I’m not suggesting that there are no cases of irreconcilable harm between lovers. Some people may need lifetimes to make good partners, but chances are, if you were attracted to them in the first place, you’ve got your share of work to do too. What I am suggesting is that the rewards in relationship come with the greatest sacrifices of ego. That evolution in human terms will demand more than you’ll be willing to give if you’ve not evolved past the first two stages of life and are unwilling to compromise on your rights to a separate existence.
In the first blog in this series, I mention that I am convinced that love when truly enjoyed between people is a feeling of perfect “coincidence” with another, where your personal needs melt away in the motive of sacrifice in love and that this experience of love is how God is felt in the world. When I left Naitauba in 2007, I had the feeling that Adi Da had seemed to speak into my ear saying that until I had learned to truly love Deb, I would never be fit for the true spiritual process.
What I understand now is that Beloved had merely redirected me toward the appropriate sādhanā at that time. Adi Da states clearly that His Way is progressively developmental through seven stages of life. I arrived on His island in 2007 nowhere near fully adapted to the first three stages of life and so I was sent back to learn to love. Today, I seem to be enjoying His Grace as the blissful and ecstatic feeling of Him that I suspect are signs of the fourth stage of life.
Deb and I are on our 30th year together in 2021. When she spun herself into my heart that spring day so long ago, I felt certain she was heaven sent. Thirty years later, we’re devoted to each other, and feeling God alive in our relationship every day.
*Writing this passage was more than a little exhausting and I could feel the scars of old wounds remembering pain and guilt associated with this time. Deb had been downstairs while I typed. She came up and looked over at me and noticed I was slumped over a bit. Her face showed she too was feeling unhappy. I mentioned that I was confessing about a tough time in our past and she said, “I was feeling that too.” Her eyes were slightly moist. These days, we feel each other often. We’re often “coincident” with each other and this helps guide our actions. We gave each other a hug, and I decided to put blogging down for the morning.
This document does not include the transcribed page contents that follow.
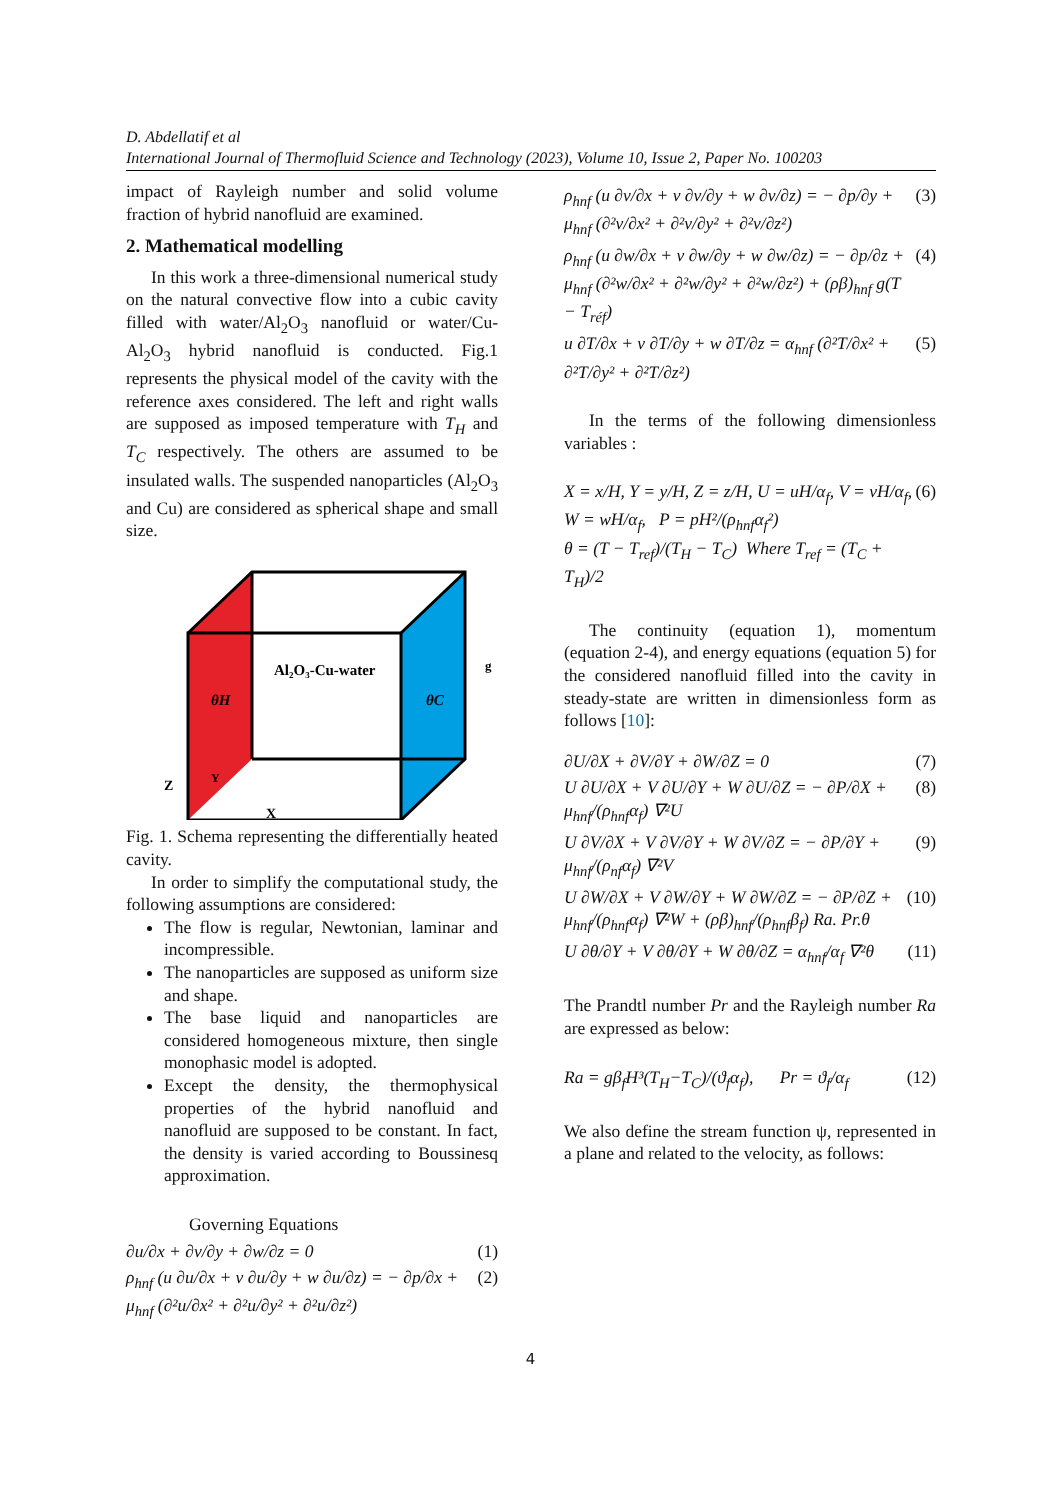D. Abdellatif et al
International Journal of Thermofluid Science and Technology (2023), Volume 10, Issue 2, Paper No. 100203
impact of Rayleigh number and solid volume fraction of hybrid nanofluid are examined.
2. Mathematical modelling
In this work a three-dimensional numerical study on the natural convective flow into a cubic cavity filled with water/Al<sub>2</sub>O<sub>3</sub> nanofluid or water/Cu-Al<sub>2</sub>O<sub>3</sub> hybrid nanofluid is conducted. Fig.1 represents the physical model of the cavity with the reference axes considered. The left and right walls are supposed as imposed temperature with T<sub>H</sub> and T<sub>C</sub> respectively. The others are assumed to be insulated walls. The suspended nanoparticles (Al<sub>2</sub>O<sub>3</sub> and Cu) are considered as spherical shape and small size.
Al₂O₃-Cu-water
θH
θC
g
Z
Y
X
Fig. 1. Schema representing the differentially heated cavity.
In order to simplify the computational study, the following assumptions are considered:
The flow is regular, Newtonian, laminar and incompressible.
The nanoparticles are supposed as uniform size and shape.
The base liquid and nanoparticles are considered homogeneous mixture, then single monophasic model is adopted.
Except the density, the thermophysical properties of the hybrid nanofluid and nanofluid are supposed to be constant. In fact, the density is varied according to Boussinesq approximation.
Governing Equations
∂u/∂x + ∂v/∂y + ∂w/∂z = 0 (1)
ρ<sub>hnf</sub> (u ∂u/∂x + v ∂u/∂y + w ∂u/∂z) = − ∂p/∂x + μ<sub>hnf</sub> (∂²u/∂x² + ∂²u/∂y² + ∂²u/∂z²) (2)
ρ<sub>hnf</sub> (u ∂v/∂x + v ∂v/∂y + w ∂v/∂z) = − ∂p/∂y + μ<sub>hnf</sub> (∂²v/∂x² + ∂²v/∂y² + ∂²v/∂z²) (3)
ρ<sub>hnf</sub> (u ∂w/∂x + v ∂w/∂y + w ∂w/∂z) = − ∂p/∂z + μ<sub>hnf</sub> (∂²w/∂x² + ∂²w/∂y² + ∂²w/∂z²) + (ρβ)<sub>hnf</sub> g(T − T<sub>réf</sub>) (4)
u ∂T/∂x + v ∂T/∂y + w ∂T/∂z = α<sub>hnf</sub> (∂²T/∂x² + ∂²T/∂y² + ∂²T/∂z²) (5)
In the terms of the following dimensionless variables :
X = x/H, Y = y/H, Z = z/H, U = uH/α<sub>f</sub>, V = vH/α<sub>f</sub>, W = wH/α<sub>f</sub>, P = pH²/(ρ<sub>hnf</sub>α<sub>f</sub>²)
θ = (T − T<sub>ref</sub>)/(T<sub>H</sub> − T<sub>C</sub>) Where T<sub>ref</sub> = (T<sub>C</sub> + T<sub>H</sub>)/2 (6)
The continuity (equation 1), momentum (equation 2-4), and energy equations (equation 5) for the considered nanofluid filled into the cavity in steady-state are written in dimensionless form as follows [10]:
∂U/∂X + ∂V/∂Y + ∂W/∂Z = 0 (7)
U ∂U/∂X + V ∂U/∂Y + W ∂U/∂Z = − ∂P/∂X + μ<sub>hnf</sub>/(ρ<sub>hnf</sub>α<sub>f</sub>) ∇²U (8)
U ∂V/∂X + V ∂V/∂Y + W ∂V/∂Z = − ∂P/∂Y + μ<sub>hnf</sub>/(ρ<sub>nf</sub>α<sub>f</sub>) ∇²V (9)
U ∂W/∂X + V ∂W/∂Y + W ∂W/∂Z = − ∂P/∂Z + μ<sub>hnf</sub>/(ρ<sub>hnf</sub>α<sub>f</sub>) ∇²W + (ρβ)<sub>hnf</sub>/(ρ<sub>hnf</sub>β<sub>f</sub>) Ra. Pr.θ (10)
U ∂θ/∂Y + V ∂θ/∂Y + W ∂θ/∂Z = α<sub>hnf</sub>/α<sub>f</sub> ∇²θ (11)
The Prandtl number Pr and the Rayleigh number Ra are expressed as below:
Ra = gβ<sub>f</sub>H³(T<sub>H</sub>−T<sub>C</sub>)/(ϑ<sub>f</sub>α<sub>f</sub>), Pr = ϑ<sub>f</sub>/α<sub>f</sub> (12)
We also define the stream function ψ, represented in a plane and related to the velocity, as follows:
4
**After reading this, feeling the wounds from that time, she wanted me to share that feminine and masculine beings seem to have affairs for different reasons. My betrayals were about gaining attention and validation of my “superior” nature. Deb’s affairs were driven by a need to feel loving attention since mine was always elsewhere. And in both cases, when we traded our selves away in second stage moments to fill first stage needs, our emptiness and suffering was only magnified.